Wie regionale Rohstoffherstellung, Verarbeitung und Vertrieb Hand in Hand gehen, zeigt dagegen das Beispiel der Bio-Molkerei der Hoffnungstaler Werkstätten in Biesenthal nördlich von Berlin. Seit einem Jahr sind ihre Produkte unter der Marke „Lobetaler Bio“ im Naturkosthandel zu finden. Für den Berliner Markt hat die Molkerei das erste deutsche Bio-Ayran hergestellt. Die komplette Rohmilch für die Herstellung von Natur- und Fruchtjoghurt, Dickmilch, Sauermilch und Weichkäse stammt aus den eigenen Höfen in Lobetal und Dreibrück. „Im Jahr 2010 hat die Produktion in der Molkerei nach einer dreijährigen Planungs- und Bauphase begonnen“, berichtet Michael Kuper die Vorgeschichte. Der Leiter der Molkerei war von Anfang an mit dabei. „Denn 2007 stellte sich den Hoffnungstaler Stiftungen die Frage, ob sich die Milchherstellung bei den sinkenden Milchpreisen noch rentiert, doch man wollte die hundertjährige landwirtschaftliche Tradition nicht einfach aufgeben.“ Deshalb wurde die eigene Landwirtschaft auf bio umgestellt und die Produktion gebaut. „Wir haben uns im Fachhandel mit dem Schwerpunkt weiße Linie auf dem regionalen Markt positioniert“, so Kuper. Mittlerweile verkauft der Betrieb seine weiße Ware im Raum Nordostdeutschland. „Wir sehen uns als die ostdeutsche Molkerei“, sagt Kuper. Neben der regionalen Milchwirtschaft mit Biofaktor zeichnet die Molkerei noch ein sozialer Aspekt aus, denn hier arbeiten auch Menschen mit Behinderungen.

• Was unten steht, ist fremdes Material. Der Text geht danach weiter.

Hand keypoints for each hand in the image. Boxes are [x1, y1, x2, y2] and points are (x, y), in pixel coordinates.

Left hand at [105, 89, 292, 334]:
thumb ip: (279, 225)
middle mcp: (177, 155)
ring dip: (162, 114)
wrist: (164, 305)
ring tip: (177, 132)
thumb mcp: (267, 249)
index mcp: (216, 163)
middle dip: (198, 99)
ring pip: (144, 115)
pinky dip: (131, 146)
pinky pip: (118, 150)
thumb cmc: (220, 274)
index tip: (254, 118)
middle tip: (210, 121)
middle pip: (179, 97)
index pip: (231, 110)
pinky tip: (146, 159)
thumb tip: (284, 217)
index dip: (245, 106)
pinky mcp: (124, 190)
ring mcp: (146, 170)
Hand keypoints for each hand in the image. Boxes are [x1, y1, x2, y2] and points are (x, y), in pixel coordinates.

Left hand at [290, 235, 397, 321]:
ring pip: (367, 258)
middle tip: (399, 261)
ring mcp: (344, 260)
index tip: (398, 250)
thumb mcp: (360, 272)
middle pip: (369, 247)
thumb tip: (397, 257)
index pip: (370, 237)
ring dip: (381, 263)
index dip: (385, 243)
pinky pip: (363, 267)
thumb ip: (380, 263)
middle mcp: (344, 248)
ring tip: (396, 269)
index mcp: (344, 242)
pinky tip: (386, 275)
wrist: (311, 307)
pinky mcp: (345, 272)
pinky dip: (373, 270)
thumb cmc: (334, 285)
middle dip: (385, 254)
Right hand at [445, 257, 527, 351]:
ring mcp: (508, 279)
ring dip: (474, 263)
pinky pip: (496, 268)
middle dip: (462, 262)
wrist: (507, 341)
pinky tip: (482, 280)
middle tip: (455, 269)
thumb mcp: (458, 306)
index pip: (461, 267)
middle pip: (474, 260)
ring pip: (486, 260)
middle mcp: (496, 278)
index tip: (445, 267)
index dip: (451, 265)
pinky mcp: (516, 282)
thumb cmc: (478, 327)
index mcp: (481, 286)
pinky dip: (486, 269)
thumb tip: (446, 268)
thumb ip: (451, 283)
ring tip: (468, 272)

Die Herkunft ist nicht nur bei Lebensmitteln, sondern auch bei Genussmitteln von Bedeutung. Diese finden sich in Flaschen verschiedener Form und Größe auf den Regalen bei „Dr. Kochan. Schnapskultur“ in der Berliner Immanuelkirchstraße. Die Brände, Geiste und Liköre stammen aus kleinen Familienbetrieben und Klöstern mit Brennrecht. „Meine Produkte sind regional verankert und handwerklich gut gemacht. Es gibt Gegenden, in denen spezielle Brände traditionell einen hohen Stellenwert haben, zum Beispiel der Zwetschgenbrand und das Kirschwasser in Franken oder der Bitter im alpenländischen Raum.“ Kochan, der sich vor der Eröffnung seines Spezialgeschäfts wissenschaftlich mit der Kulturgeschichte des Alkohols befasste, versteht sich als „Botschafter für den kleinen Schluck“. Er möchte die Vielfalt der Schnapskultur von Kleinproduzenten zeigen: „Wenn ein Kunde einen Gin sucht, empfehle ich den Doppelwacholder der Brennerei Eversbusch aus Hagen, das ist quasi der Urgin.“ Bis zur Einführung eindeutiger Zertifizierungen von regionalen Lebens- und Genussmitteln müssen Konsumenten auf Vertrauen und Kompetenz der Hersteller und Verkäufer setzen.